March 7 , 2020
By Lea Mehari ( Lea Mehari is a full-time graduate assistant at Addis Abeba University’s School of Law. She can be reached at email@example.com. )
For the past two years, there have been reports of a stock market being set up by 2020 in Addis Abeba. The lack of any measures by the government for the past year to move toward introducing such an exchange makes it doubtful that it will happen this year, or any time soon for that matter, but it should not preclude us from discussing what the challenges could be.
One of the major activities that could complicate matters is insider trading. Before tackling this issue, however, we must understand the history and context under which such a stock market can be realised.
With more than 100 million residents and one of Africa's fastest-growing economies, Ethiopia is the world's largest country without a stock exchange. In response, the Prime Minister's Office issued a one-page template indicating the government's desire to establish it as part of the introduction of trade financing instruments in the capital market.
This will not be Ethiopia's first stock exchange. The State Bank of Ethiopia, the former central bank, established the Share Exchange Department within the bank in 1960. This department participated in trading shares, boosting public trust and creating market stability. Following the success of the Exchange Department, an independent organisation, the Share Dealing Group, was founded in 1965. This was active in its dealings but was disbanded in 1974 as a result of the socialist policies of the Dergue.
Considering that Prime Minister Abiy Ahmed’s (PhD) administration is open to the idea of a stock exchange, it is crucial to understand how it should build the trust of both the sellers and the buyers of the shares. It should also have the capacity to ensure the effective and legible dealing of shares.
There are some important requirements that need to be met to have a well-functioning and efficient stock market. Clear requirements and standards for the participation of members in the market for registered companies, professionals, brokers and agents should be laid down. Monitoring and control of all the market activities should be in place. Price and share movement, as well as any information that may affect it, should be made public regularly.
Supporters of stock market establishment argue that by mobilising savings, a well-functioning stock exchange will open up investment opportunities for the public, and have the capacity to raise capital. It will also help in disciplining company management and improve the accountability and transparency of companies as it calls for public ownership.
The establishment of a stock market is believed to minimise the concentration of companies' ownership in the hands of the few and to contribute immensely to the country's economic growth by encouraging investment through allowing traders to buy and sell stocks easily.
The mere formation of a stock market will not provide such benefits immediately. There needs to be a mechanism in place for regulating the stock market and share trading. Such a regulatory framework should be able to protect customers and property rights, enforce contractual rights and obligations properly, and should also be able to enforce corporate governance. The stock market regulation would primarily serve as a bridge over the information asymmetry between the unsophisticated share buyers and the highly educated and experienced sellers.
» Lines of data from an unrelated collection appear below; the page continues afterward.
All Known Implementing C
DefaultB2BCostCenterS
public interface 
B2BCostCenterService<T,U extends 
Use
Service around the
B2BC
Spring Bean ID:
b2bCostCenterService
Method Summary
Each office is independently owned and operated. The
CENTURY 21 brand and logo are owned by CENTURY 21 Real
Insider trading is one of the activities that require a great deal of scrutiny when introducing such a market. It is a term commonly employed for companies that are publicly traded, which we call share companies formed by public subscription in Ethiopia. Insider trading happens when a person buys or sells a company's shares based on information that is not public but is relevant to the value of the stock.
Insider trading is an illegal act, as the trade was carried out on information that has not yet been made public. This is especially relevant to countries with a functioning stock market. Insider trading is made illegal for the purpose of keeping a fair market place. Gaining an unpublished piece of insider information will give a person an unfair advantage over other parties seeking to buy or sell their shares.
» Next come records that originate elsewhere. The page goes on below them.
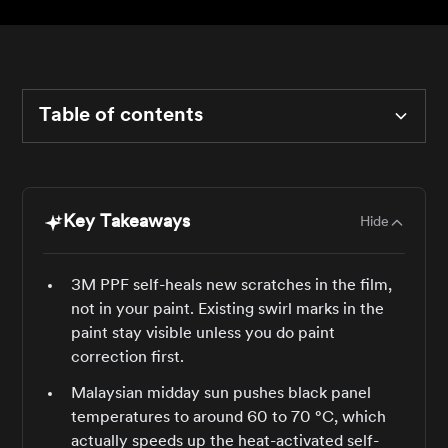
Table of contents
Heading 2
Key Takeaways
Hide
Heading 3
Heading 4
3M PPF self-heals new scratches in the film,
not in your paint. Existing swirl marks in the
Heading 5
paint stay visible unless you do paint
correction first.
Heading 6
Malaysian midday sun pushes black panel
temperatures to around 60 to 70 °C, which
actually speeds up the heat-activated self-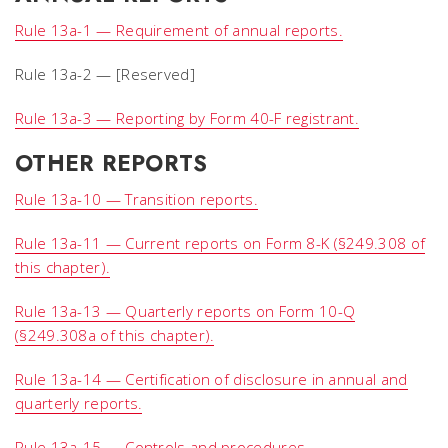
Rule 13a-1 — Requirement of annual reports.
Rule 13a-2 — [Reserved]
Rule 13a-3 — Reporting by Form 40-F registrant.
OTHER REPORTS
Rule 13a-10 — Transition reports.
Rule 13a-11 — Current reports on Form 8-K (§249.308 of
this chapter).
Rule 13a-13 — Quarterly reports on Form 10-Q
(§249.308a of this chapter).
Rule 13a-14 — Certification of disclosure in annual and
quarterly reports.
Rule 13a-15 — Controls and procedures.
One cannot find the issue of insider trading anywhere in Ethiopia's legal code. This could be attributable to the fact that Ethiopia does not have a stock exchange and that the issue of insider trading is mostly discussed in countries that have stock exchanges. Even in Ethiopia's criminal code, there is only one provision that can be used to hinder and create liability for insider trading, and even that can be interpreted as a general provision governing crimes committed in a stock market. It may not specifically apply to insider trading.
With a large number of companies being founded by public subscription in Ethiopia these days, more comprehensive laws are needed to ensure proper corporate governance, especially in the cases of insider trading. In the absence of such laws, shareholders could be exploited.
If the Ethiopian stock market is established without proper laws and a regulatory framework, smart and elite stockbrokers could benefit from a lack of public awareness and harm shareholders.
Without having the regulatory framework in place before an exchange is established, we would bring the collapse of the stock market and start a financial crisis before reaping the benefits.